Predictably, Asia functions in Blade Runner as the alluring and foreign “other” of the West, the normal, and the present: it is the extra kick that makes the near future look like “New York on a bad day” to quote the director – dirty, overcrowded, full of freaks, the poor, and people of color. Yet not so predictably, this “other” also is linked with the morally ambiguous hero (and yes, Deckard is a replicant).
What I wanted to show in the rest of the chapter through my analysis of oriental style in the film’s architecture, cityscape, and characters is how what some of us might be quick to identify as racist isn’t always intentional – that in fact, such unintentional, casual racism continues the imperialist legacy of seeing non-white people as “not quite human.” At the same time, the fascination with Asia evidenced in the creation of the set, complicates a straightforward critique of Orientalism or racism, and begs the question of how we might envision the future differently through non-white and non-western perspectives.

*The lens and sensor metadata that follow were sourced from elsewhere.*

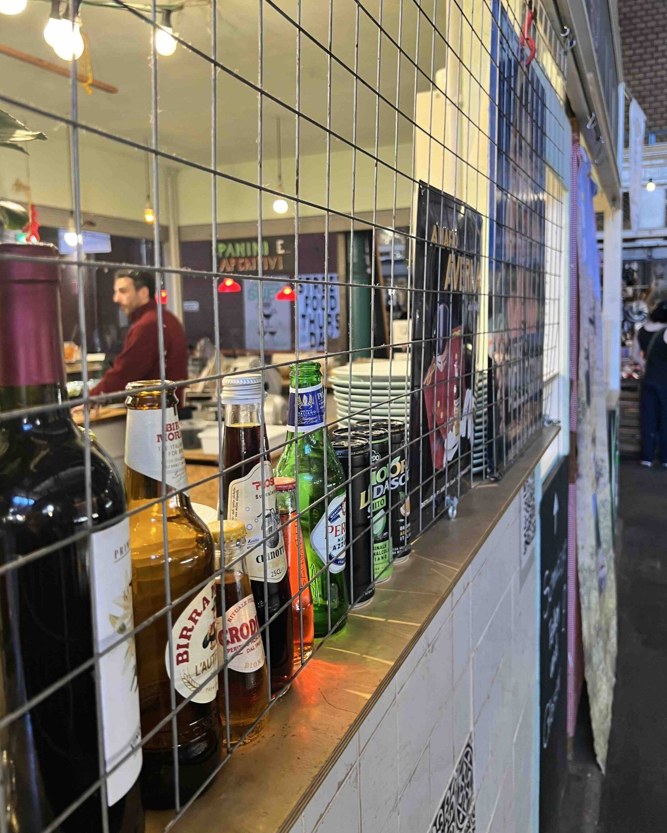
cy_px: 374
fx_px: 691
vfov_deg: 62.1
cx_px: 334
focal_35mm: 28
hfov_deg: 51.5
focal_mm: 5.7
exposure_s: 1/50
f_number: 1.5
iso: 100
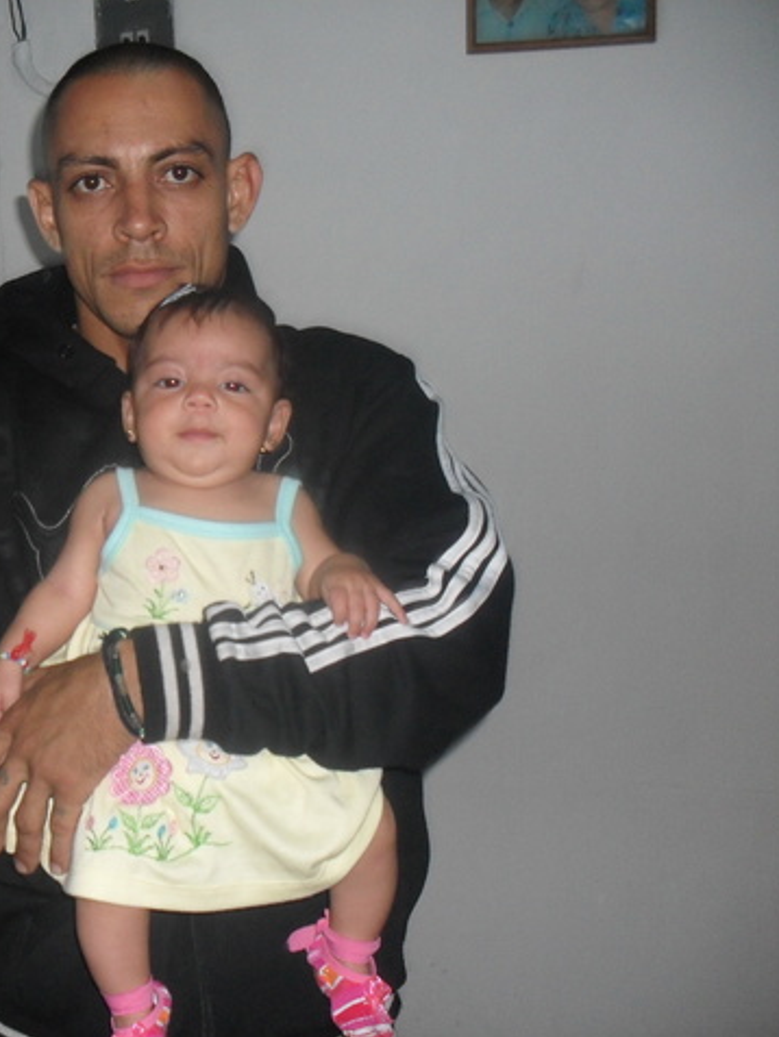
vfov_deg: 37.5
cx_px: 94
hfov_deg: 27.6
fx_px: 1530
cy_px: 520
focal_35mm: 51
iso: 200
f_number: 2.8
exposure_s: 1/45
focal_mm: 6.3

These perspectives have been and continue to be discussed among scholars working on Afrofuturism and techno-orientalism – material that I wish I had been able to engage with more deeply in the book. There is also some excellent work being done at the moment on transnational connections between the US and East Asia, especially in terms of Afro-Orientalism and Pacific Rim diasporas, so if nothing else, it would be great if Yellow Future could play a role in connecting research in these areas of ethnic cultural studies with film scholarship, which itself is overhauling older paradigms through renewed emphasis on production cultures, local media ecologies, and so on.

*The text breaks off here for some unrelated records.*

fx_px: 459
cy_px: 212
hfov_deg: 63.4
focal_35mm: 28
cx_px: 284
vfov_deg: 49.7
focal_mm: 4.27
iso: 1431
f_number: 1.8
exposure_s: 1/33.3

My ideal would also be for “oriental style” to travel a little further than I’ve had space in Yellow Future. There are all kinds of things happening right now in advertising, cultural tourism, and corporate branding that dovetail with what this book is trying to get at – the way that “Asia” comes to frame all kinds of popular reflections on the present, on modernity, on the future – for better or worse.
So while I’ve been writing within my home disciplines of Asian American studies and film studies, I would be happy if some of my ideas strike a chord in some less familiar places, including outside the academy. I have to admit that I feel the most gratified when one of my serious film buff friends tells me they got really excited about something I put in my book. And meanwhile, I try not to be too mortified when they remind me of all the things that I managed to leave out.